Cadena Marlynn, Durso Lisa M, Miller Daniel N, Waldrip Heidi M, Castleberry B L, Drijber Rhae A, Wortmann Charles
Department of Biological Sciences, College of Science, The University of Texas at El Paso, El Paso, TX, United States.
Agroecosystem Management Research Unit, Agricultural Research Service, United States Department of Agriculture, Lincoln, NE, United States.
Front Microbiol. 2018 Jun 28;9:1283. doi: 10.3389/fmicb.2018.01283. eCollection 2018.
There is widespread agreement that agricultural antibiotic resistance should be reduced, however, it is unclear from the available literature what an appropriate target for reduction would be. Organic farms provide a unique opportunity to disentangle questions of agricultural antibiotic drug use from questions of antibiotic resistance in the soil. In this study, soil was collected from 12 certified organic farms in Nebraska, evaluated for the presence of tetracycline and sulfonamide resistance genes ( = 15 targets), and correlated to soil physical, chemical, and biological parameters. Tetracycline and sulfonamide antibiotic resistance genes (ARGs) were found in soils from all 12 farms, and 182 of the 196 soil samples (93%). The most frequently detected gene was tetG (55% of samples), followed by (Q) (49%), (S) (46%), (X) (30%), and (P) (29%). Soil was collected from two depths. No differences in ARGs were observed based on soil depth. Positive correlations were noted between ARG presence and soil electrical conductivity, and concentrations of Ca, Na, and Mehlich-3 phosphorus. Data from this study point to possible relationships between selected soil properties and individual tetracycline resistance genes, including (O) which is a common target for environmental samples. We compared organic farm results to previously published data from prairie soils and found significant differences in detection frequency for 12 genes, eight of which were more commonly detected in prairie soils. Of interest, when tetracycline ARG results were sorted by gene mechanism, the efflux genes were generally present in higher frequency in the prairie soils, while the ribosomal protection and enzymatic genes were more frequently detected in organic farm soils, suggesting a possible ecological role for specific tetracycline resistance mechanisms. By comparing soil from organic farms with prairie soils, we can start to determine baseline effects of low-chemical input agricultural production practices on multiple measures of resistance.

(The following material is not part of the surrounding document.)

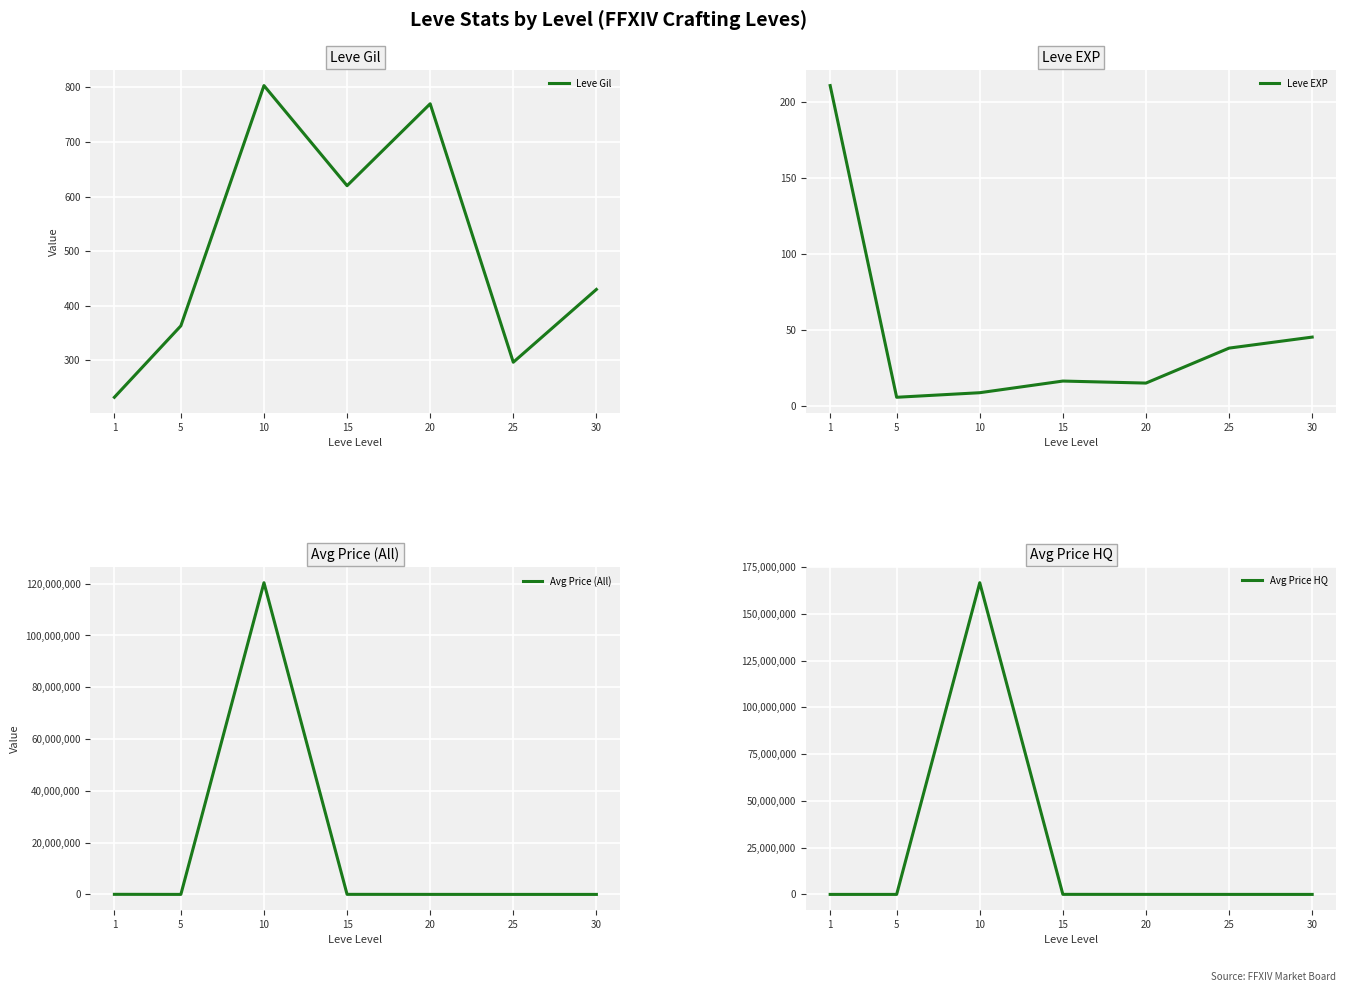

List the series in order of their peak value, lowest first.

Leve EXP, Leve Gil, Avg Price (All), Avg Price HQ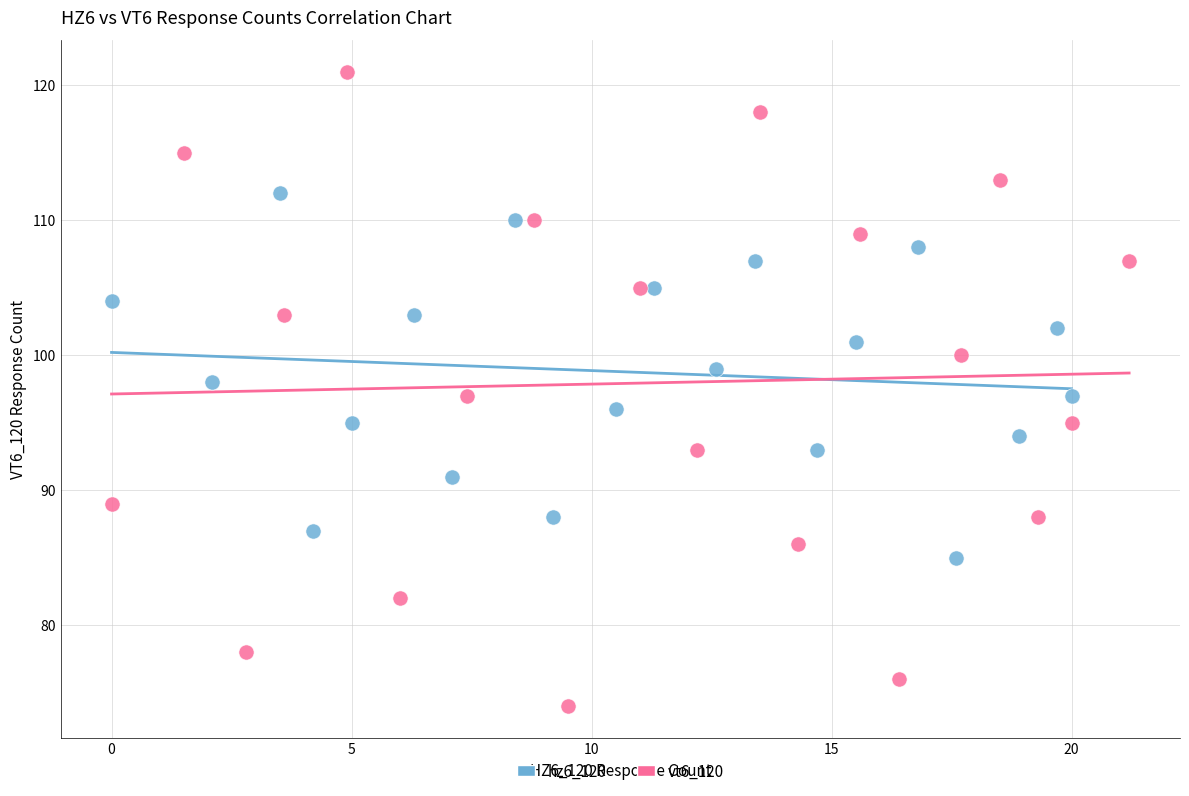

Which series has the widest spread of Y values?

vt6_120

人们普遍认为应降低农业抗生素耐药性,然而,从现有文献中尚不清楚合适的降低目标是什么。有机农场提供了一个独特的机会,可将农业抗生素使用问题与土壤中的抗生素耐药性问题区分开来。在本研究中,从内布拉斯加州的12个认证有机农场采集土壤,评估四环素和磺胺类耐药基因的存在情况(共15个目标),并与土壤物理、化学和生物学参数进行关联分析。在所有12个农场的土壤中以及196个土壤样本中的182个(93%)中发现了四环素和磺胺类抗生素耐药基因(ARGs)。最常检测到的基因是tetG(占样本的55%),其次是(Q)(49%)、(S)(46%)、(X)(30%)和(P)(29%)。土壤从两个深度采集。未观察到基于土壤深度的ARGs差异。注意到ARGs的存在与土壤电导率以及钙、钠和Mehlich-3磷的浓度之间存在正相关。本研究的数据表明,选定的土壤特性与个别四环素耐药基因之间可能存在关系,包括(O),它是环境样本的常见目标。我们将有机农场的结果与先前发表的草原土壤数据进行了比较,发现12个基因的检测频率存在显著差异,其中8个基因在草原土壤中更常被检测到。有趣的是,当按基因机制对四环素ARG结果进行分类时,外排基因在草原土壤中的频率通常更高,而核糖体保护和酶基因在有机农场土壤中更常被检测到,这表明特定四环素耐药机制可能具有生态作用。通过将有机农场的土壤与草原土壤进行比较,我们可以开始确定低化学投入农业生产实践对多种耐药性指标的基线影响。